Passage shown:
<<<<

Jason Lewis took 178 days to cross the Pacific Ocean in a 26-foot propeller-driven boat called Moksha (meaning liberation or freedom in Sanskrit) from San Francisco to Australia, becoming the first in history to do so by pedal power. He completed the 8,221-mile voyage in four stages:

California to Hawaii by Pedal Power

On September 28, 1998, Jason and expedition partner Steve Smith set out from San Francisco, arriving in Hilo, Hawaii, fifty four days later. The first few weeks of the voyage were critical: pedalling far enough from the California coast to avoid being swept south into an anticlockwise gyre off Central America. They witnessed a variety of marine life en route, including finback whales, turtles, Portuguese Man of War, and a great white shark.

Hawaii to Tarawa by Pedal Power

From May through August of 1999, Jason pedalled 2,694 miles from Kailua-Kona to the coral island atoll of Tarawa in the Republic of Kiribati. He fell critically ill with septicemia partway into the voyage. While recovering on antibiotics, he was sucked into the Inter Tropical Convergence Zone, a 400-mile-wide countercurrent north of the equator otherwise known as the doldrums. For two and a half weeks, he was effectively pedalling on the spot, going nowhere. Eventually, in part thanks to a seasonal fluctuation in width of the countercurrent, he was able to punch through to the Southern Hemisphere and reach Tarawa.
More >>

Tarawa to the Solomon Islands by Pedal Power

Jason and Moksha’s builder Chris Tipper pedalled for three and a half weeks to the island of Malaita in the Solomon Islands, making landfall in the port of Auki. Due to a civil dispute between Malaita and neighboring Guadalcanal, they were forced to continue on to the island of Tulagi to clear customs and immigration.
More >>

Solomon Islands to Australia by Pedal Power

In keeping with his belief that expeditions should be inclusive regardless of experience, Jason invited 46-year-old American schoolteacher April Abril to join him for a 1,438-mile pedal power crossing of the Coral Sea. The Southeast Trades were unusually strong in 2000, and shortly after leaving Tulagi the pair found themselves battling gale force winds and powerful currents that threatened to wreck Moksha on the Great Barrier Reef. To make matters worse, April suffered from chronic seasickness for the entire 32-day voyage, becoming increasingly debilitated by the effects of dehydration and starvation.

>>>>

Extracted entries:
<<<<

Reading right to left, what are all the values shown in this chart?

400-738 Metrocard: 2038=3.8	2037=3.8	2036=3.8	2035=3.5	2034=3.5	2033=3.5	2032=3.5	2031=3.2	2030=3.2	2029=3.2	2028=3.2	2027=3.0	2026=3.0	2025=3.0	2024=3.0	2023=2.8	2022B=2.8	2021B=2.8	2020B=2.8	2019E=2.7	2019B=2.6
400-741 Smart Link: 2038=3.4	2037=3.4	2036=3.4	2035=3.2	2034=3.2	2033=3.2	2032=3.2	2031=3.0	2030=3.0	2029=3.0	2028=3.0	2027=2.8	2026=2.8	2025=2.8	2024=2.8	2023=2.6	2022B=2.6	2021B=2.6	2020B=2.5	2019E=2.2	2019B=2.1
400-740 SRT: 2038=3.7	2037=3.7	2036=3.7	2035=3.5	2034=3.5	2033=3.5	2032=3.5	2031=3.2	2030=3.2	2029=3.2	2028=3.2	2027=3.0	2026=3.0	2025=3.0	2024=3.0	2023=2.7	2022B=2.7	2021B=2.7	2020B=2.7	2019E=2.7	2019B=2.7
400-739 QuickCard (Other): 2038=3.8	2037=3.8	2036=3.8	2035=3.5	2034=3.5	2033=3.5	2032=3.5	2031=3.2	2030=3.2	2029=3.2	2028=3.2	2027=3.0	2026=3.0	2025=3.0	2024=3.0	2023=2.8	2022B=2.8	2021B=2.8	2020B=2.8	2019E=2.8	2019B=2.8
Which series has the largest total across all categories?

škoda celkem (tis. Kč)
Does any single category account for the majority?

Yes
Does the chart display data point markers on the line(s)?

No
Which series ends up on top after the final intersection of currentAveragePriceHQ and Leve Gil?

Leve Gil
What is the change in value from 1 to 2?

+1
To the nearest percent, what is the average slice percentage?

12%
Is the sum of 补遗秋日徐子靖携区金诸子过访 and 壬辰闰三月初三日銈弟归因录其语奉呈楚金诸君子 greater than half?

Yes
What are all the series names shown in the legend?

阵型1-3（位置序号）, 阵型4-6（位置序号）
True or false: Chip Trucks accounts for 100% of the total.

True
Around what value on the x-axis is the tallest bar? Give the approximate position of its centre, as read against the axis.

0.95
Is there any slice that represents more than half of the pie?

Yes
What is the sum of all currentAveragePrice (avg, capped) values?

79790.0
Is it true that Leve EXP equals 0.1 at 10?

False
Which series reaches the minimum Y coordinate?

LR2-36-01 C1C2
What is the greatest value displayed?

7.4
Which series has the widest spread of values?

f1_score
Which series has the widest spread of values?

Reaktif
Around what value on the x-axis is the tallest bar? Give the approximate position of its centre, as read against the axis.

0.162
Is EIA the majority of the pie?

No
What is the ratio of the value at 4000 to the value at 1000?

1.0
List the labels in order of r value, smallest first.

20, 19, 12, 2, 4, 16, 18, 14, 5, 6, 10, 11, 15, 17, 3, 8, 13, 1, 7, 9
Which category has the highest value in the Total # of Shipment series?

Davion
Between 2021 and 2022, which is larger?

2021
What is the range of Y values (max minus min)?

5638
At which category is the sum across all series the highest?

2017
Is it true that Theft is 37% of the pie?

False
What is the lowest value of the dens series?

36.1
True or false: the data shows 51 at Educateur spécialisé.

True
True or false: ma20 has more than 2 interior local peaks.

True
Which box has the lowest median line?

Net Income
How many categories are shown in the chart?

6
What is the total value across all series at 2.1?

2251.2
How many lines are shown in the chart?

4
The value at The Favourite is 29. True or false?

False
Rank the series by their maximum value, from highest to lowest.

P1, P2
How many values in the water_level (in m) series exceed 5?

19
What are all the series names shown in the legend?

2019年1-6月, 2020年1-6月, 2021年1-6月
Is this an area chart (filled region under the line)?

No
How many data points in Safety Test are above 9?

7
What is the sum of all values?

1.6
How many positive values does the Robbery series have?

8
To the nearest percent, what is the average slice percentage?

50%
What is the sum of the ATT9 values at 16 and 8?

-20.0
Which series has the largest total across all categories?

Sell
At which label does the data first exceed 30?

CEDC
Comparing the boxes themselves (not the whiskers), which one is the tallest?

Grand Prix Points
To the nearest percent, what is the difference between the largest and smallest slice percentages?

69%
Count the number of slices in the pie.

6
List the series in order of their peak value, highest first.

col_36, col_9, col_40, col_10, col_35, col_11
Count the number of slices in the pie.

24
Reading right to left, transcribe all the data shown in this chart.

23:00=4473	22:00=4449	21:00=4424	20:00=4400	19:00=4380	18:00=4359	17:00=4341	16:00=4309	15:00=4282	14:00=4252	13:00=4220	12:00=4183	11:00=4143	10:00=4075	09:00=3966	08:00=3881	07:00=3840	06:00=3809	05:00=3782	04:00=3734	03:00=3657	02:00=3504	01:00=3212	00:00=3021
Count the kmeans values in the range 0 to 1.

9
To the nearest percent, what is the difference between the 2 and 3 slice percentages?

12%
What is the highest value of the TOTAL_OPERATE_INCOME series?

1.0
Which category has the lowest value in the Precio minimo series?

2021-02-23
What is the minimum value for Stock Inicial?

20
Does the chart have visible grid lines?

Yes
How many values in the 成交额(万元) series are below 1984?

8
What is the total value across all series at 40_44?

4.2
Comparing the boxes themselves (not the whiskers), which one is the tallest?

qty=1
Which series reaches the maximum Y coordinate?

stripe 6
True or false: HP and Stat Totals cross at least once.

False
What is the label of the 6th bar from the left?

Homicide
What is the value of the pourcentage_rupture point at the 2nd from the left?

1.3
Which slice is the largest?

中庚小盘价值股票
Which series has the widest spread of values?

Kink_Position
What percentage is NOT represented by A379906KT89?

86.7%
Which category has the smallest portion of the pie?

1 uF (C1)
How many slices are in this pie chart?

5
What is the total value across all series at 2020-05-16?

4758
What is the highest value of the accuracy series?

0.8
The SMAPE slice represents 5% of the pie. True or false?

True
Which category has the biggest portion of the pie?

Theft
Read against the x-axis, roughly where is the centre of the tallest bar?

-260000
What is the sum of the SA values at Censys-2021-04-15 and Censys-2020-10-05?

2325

>>>>

Reproduce the text on the pedal-powered Pacific crossing word for word, from "In keeping with" to "dehydration and starvation.".

Exercise output:
In keeping with his belief that expeditions should be inclusive regardless of experience, Jason invited 46-year-old American schoolteacher April Abril to join him for a 1,438-mile pedal power crossing of the Coral Sea. The Southeast Trades were unusually strong in 2000, and shortly after leaving Tulagi the pair found themselves battling gale force winds and powerful currents that threatened to wreck Moksha on the Great Barrier Reef. To make matters worse, April suffered from chronic seasickness for the entire 32-day voyage, becoming increasingly debilitated by the effects of dehydration and starvation.